I wish such a thing actually existed in Toronto!
The Post mentioned that Pantalone would be unveiling a plaque today for the buried Crawford Street Bridge… I live across the street and I didn’t see anything happen, and I couldn’t find a plaque – does anyone know what gives?
I actually remember that bridge.I was very very young but it’s amazing sometimes the memories that can be dug up.Actually some of the fill was “garbage” and that fill recently caused a bit of trouble.When they first filled the ravine the “railings of the bridge remained for a few years.The lamp posts were unique and in an “acorn cast glass” style.They glowed in a dim yellowish light at night.The creek itself caused much grief to the engineers who “dared ” build on top of the creek.At queen and bellwoods an apartment building was built that quicky crumbled at the spot over the creek.The city took over the building and rebuilt the fault.
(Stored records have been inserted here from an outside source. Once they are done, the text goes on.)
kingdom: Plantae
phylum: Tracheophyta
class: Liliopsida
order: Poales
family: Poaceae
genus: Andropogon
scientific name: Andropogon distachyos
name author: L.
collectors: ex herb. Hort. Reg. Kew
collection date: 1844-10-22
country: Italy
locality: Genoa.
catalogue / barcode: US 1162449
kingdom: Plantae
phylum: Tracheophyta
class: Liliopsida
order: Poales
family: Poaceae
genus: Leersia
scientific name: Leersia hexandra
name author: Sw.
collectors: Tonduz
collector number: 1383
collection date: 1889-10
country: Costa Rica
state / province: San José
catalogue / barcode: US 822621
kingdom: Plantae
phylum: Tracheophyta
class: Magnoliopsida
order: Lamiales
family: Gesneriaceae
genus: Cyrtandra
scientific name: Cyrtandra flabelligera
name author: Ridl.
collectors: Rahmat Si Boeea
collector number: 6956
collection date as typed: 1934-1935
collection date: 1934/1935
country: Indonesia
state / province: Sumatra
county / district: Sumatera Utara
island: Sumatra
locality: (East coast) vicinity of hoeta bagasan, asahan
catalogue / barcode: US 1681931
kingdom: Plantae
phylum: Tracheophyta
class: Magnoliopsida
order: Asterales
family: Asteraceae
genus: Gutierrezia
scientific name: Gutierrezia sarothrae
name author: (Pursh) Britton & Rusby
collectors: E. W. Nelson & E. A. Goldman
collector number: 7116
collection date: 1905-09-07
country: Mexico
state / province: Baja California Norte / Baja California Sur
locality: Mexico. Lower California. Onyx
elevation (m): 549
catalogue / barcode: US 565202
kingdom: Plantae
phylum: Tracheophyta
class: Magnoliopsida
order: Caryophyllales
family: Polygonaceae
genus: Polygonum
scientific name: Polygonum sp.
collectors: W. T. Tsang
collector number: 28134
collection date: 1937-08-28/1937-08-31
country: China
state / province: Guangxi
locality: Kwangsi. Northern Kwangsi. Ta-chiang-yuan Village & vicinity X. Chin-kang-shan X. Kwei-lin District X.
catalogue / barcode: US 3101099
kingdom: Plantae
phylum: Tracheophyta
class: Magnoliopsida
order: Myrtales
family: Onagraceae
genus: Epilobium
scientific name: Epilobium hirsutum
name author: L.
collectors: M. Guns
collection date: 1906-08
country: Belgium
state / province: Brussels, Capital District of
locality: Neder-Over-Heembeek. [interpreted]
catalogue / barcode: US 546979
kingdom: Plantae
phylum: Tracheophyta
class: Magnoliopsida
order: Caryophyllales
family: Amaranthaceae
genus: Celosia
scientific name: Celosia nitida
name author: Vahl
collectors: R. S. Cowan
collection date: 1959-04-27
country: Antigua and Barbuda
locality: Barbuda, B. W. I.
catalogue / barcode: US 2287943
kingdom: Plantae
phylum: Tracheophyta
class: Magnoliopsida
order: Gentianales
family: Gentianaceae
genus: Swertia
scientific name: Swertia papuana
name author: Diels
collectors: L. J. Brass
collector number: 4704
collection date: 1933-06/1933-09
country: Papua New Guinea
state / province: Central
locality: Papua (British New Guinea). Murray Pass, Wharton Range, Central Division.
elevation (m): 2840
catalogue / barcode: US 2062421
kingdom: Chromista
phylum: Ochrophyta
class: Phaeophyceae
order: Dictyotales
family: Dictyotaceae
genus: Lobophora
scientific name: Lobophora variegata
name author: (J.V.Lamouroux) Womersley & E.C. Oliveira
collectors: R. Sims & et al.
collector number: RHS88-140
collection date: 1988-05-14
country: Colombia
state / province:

We used to play touch football and baseball right beside “the bridge” on the east side.One time David Petterson joined, now that became an interesting game.Another time when the Liberals actually ran a “party” candidate named Harold Perrenboom (sorry for the spelling)he used a hot air ballon to promote his campaign.Offering free rides to “see” the riding.
When Joe Pantalone came along he used the area to promote his new way of winning votes,planting trees and the area became off limits to the youth of the area.I remember those trees when they were saplings. Joe reveres them as a reminder.He would never cut them down……we heard that before.
But to put the bridge back I think would be a mistake.Oh well let Joe put up one of his infamous plaques,maybe he will be generous and give back the princes’ gates to us.Milan doesn’t use it and besides I never see anybody sipping expresso by the piazza princes’ gates (dedicated to Milan).I wonder if he will dedicate the bridge as the piazza crawford bridge????Well come by and see Joe around 4PM Wednesday.
Vice trap? Vice trap?!? I’m sure residents downtown will love that idea. Dealing with even more drunk/stoned visitors late at night is sure to make the locals very happy.
Amsterdam is a great city and the vice part can be avoided with ease.